▶ Supplied data
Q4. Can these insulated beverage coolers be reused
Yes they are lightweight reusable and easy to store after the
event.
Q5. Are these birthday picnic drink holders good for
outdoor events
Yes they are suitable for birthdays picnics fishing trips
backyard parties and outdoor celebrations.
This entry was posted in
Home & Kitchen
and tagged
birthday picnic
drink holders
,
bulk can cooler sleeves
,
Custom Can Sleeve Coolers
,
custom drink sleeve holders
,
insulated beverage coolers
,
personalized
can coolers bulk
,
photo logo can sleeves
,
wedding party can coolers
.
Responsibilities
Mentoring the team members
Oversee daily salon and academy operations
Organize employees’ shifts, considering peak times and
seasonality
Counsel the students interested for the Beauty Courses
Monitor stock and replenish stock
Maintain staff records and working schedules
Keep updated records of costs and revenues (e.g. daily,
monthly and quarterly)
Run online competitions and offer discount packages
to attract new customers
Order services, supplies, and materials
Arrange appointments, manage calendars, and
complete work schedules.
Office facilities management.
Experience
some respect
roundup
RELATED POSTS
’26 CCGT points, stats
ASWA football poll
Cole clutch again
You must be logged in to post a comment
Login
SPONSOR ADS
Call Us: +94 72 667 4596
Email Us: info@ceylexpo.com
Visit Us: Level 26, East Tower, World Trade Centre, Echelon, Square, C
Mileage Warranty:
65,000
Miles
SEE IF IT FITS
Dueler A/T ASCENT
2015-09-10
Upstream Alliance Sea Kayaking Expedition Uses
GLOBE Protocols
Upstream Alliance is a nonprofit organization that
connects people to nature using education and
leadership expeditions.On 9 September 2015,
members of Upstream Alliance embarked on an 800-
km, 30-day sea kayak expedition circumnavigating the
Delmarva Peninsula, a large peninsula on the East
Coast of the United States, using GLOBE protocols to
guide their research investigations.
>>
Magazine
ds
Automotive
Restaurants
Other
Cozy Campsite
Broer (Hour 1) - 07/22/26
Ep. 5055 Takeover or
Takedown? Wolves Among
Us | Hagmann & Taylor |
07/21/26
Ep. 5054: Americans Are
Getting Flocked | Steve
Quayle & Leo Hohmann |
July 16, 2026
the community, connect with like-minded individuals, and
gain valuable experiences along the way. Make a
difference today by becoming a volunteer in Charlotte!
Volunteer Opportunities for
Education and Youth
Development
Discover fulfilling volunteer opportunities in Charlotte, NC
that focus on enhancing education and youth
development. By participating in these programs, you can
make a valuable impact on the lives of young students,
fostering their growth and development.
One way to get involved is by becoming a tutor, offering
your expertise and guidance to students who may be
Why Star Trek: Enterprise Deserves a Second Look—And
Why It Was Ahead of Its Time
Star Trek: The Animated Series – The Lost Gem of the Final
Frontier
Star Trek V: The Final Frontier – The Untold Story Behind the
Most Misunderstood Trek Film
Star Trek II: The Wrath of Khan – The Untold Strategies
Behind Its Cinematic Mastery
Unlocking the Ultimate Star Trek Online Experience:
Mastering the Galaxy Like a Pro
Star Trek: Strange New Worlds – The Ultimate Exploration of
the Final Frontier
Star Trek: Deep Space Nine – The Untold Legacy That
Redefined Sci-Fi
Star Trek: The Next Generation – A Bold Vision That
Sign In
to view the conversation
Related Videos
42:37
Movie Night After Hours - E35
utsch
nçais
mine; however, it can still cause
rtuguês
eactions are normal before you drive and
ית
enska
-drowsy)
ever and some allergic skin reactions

▶ Work task
Look through the listing, and copy each line that contains the word "these".

▶ Solution for this problem
Q4. Can these insulated beverage coolers be reused
Q5. Are these birthday picnic drink holders good for
development. By participating in these programs, you can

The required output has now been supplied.